Let's get to know the Social Connection Program

Let's get to know the Social Connection Program

By: Yarimar Marrero Rodríguez

Did you know that on February 1 of this year, an innovative program called Social Connection began to be implemented in SER de Puerto Rico, which seeks to develop social skills, such as making friends or developing relationships, in young people and adults on the autism spectrum . Our institution is a pioneer in Puerto Rico in implementing the program as established in PEERS (Program for the Education and Enrichment of Social Relations) developed at UCLA (University of California Los Angeles). To learn more about Social Connection, we talked with the psychiatrist and coordinator of the SER Program in Puerto Rico, Dr. Joahnibel Reyes Maysonet.

YMR: What is the origin of this medical/therapeutic practice that is developed in the Social Connection Program in SER of Puerto Rico?

JRM: This program began on February 1, 2023 in SER and is a derivative of the PEERS program of Semel Institute for Neuroscience and Human Behavior. We trained with those from UCLA to be able to implement PEERS in Puerto Rico. It is a program that has a very strict protocol to follow because all the data generated is used for research. It is an evidence-based approach to the best strategies for teaching social skills to adults specifically on the autism spectrum. The idea of implementing it in Puerto Rico came to me after seeing the program Love on the Spectrum from Netflix That's when I found out there was a program called PEERS. Dr. González told me "look, the training is being done virtually" and we said, let's take it because we usually have to travel to California. The program has 16 to 18 sessions. In these sessions I work with the group on social skills such as: starting a conversation, how to maintain and end it, how to participate in group conversations, how to express your needs assertively, even all the dating skills and that coaching how to find a partner

YMR: Did you have to work on adaptations to the PEERS model to replicate it in Puerto Rico?

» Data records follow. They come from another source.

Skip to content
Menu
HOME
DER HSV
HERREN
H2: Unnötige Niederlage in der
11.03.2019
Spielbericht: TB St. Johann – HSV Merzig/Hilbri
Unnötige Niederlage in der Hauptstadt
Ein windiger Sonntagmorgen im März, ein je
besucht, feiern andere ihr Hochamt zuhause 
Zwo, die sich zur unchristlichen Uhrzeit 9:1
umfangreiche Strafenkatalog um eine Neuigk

JRM: One of the things that we noticed is that the Program is adapted to the American culture and one of the things that we had to work on was to adapt it to our culture in terms of social skills because they are not the same as those of the United States. In Puerto Rico we are making a cultural adaptation and we are also adding two independent living sessions. Every time a cultural adaptation is worked on, it is written down and goes to a data document that is collected and sent there for them to review and it can be published and adapted to Latin America. PEERS has already been implemented in Argentina, but they, although they are from Latin America, have more European adaptations, so we would be the first to give it that Latin American twist.

YMR: What is the main focus of Conexión Social and who can benefit from it?

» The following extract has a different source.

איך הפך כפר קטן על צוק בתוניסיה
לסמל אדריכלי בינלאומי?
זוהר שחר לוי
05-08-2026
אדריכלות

JRM: The Program is designed for people within the level one spectrum, who do not require much support in social communication skills. This first group has 8 participants within the spectrum between the ages of 18 to 26 and 8 social trainers. Most of them were SER participants that I knew, being the pilot group it was good that I knew their background and could verify that they had family support. In the second phase it will be opened to the public. The Program has two groups, I work with young people teaching them social skills and there is another group of social trainers who can be family members or couples. We already have a participant who has his girlfriend. While I train the kids and teach them the skills, the coaches will learn how to teach them the skills in order to follow up, because the focus is that once the skill is learned it can be replicated abroad and they can implement it in universities, in jobs and the environments they go to.

YMR: What objectives do you hope to achieve with the implementation of the Program in SER?

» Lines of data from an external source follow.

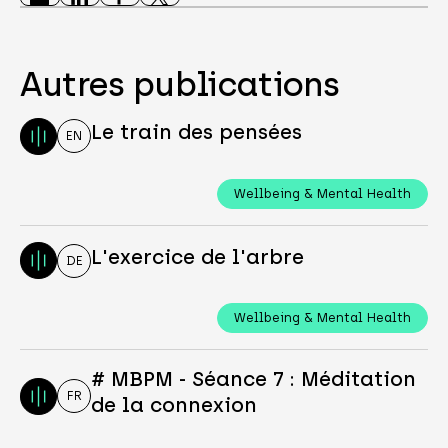
Autres publications
Le train des pensées
EN
Wellbeing & Mental Health
L'exercice de l'arbre
DE
Wellbeing & Mental Health
# MBPM - Séance 7 : Méditation
FR
de la connexion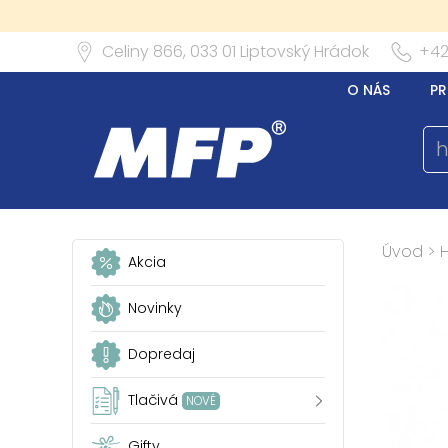
Celiny 866,
033 01
Liptovský Hrádok
+42
O NÁS
PR
Úvod
>
Akcia
Novinky
Dopredaj
Tlačivá
NOVÉ
Gifty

JRM: What we as a team want to achieve is that these kids, most of whom are already studying or want to start working, can develop basic social skills so that their integration into work and academic environments is easier. Most of them go through a lot of work and have a lot of difficulty making that transition to the university or to a job and in many cases they do not participate in these environments because they do not know how to enter a new environment. My role as coordinator is to ensure that each one of them can have an easier transition, to be able to see what works for us and what does not work for us in Puerto Rico, and to see what things could be adapted for the second phase.

YMR: How do you see the level of enthusiasm of the young people who are participating in this first group?

JRM: They are super "pomp", they have planned to go to Comic Con, which is the first social activity that they chose to have and they will be accompanied by three social trainers from our team. They are going to go two by two and the goal is to meet new people. The coaches They will be all over the Convention Center in case they get stuck, can't talk to someone, or lack social skills, the coach will be there to help them.

YMR: Do you think it is necessary to expand this type of services to people with autism and their families in Puerto Rico?

JRM: That is why we are so focused on this program because when they are little they focus on services such as speech, occupational and physical therapy and that is perfect, but as they grow older there is no help in social aspects and when they reach the age of being young adults have a greater risk of having anxiety and depression and of an increased risk of suicide due to the loneliness experienced by these adults with autism. It is a myth that people with autism do not want to socialize. The Department of Education here is until 21 and I think that this Program can be implemented from 18 to 21 so that they come out with the skills and it is easier for them to integrate into the new scenarios, it should be a requirement. Our mission is that at some point with more personnel we can also replicate this Program in the Ceiba and Ponce centers and be able to impact those areas of Puerto Rico.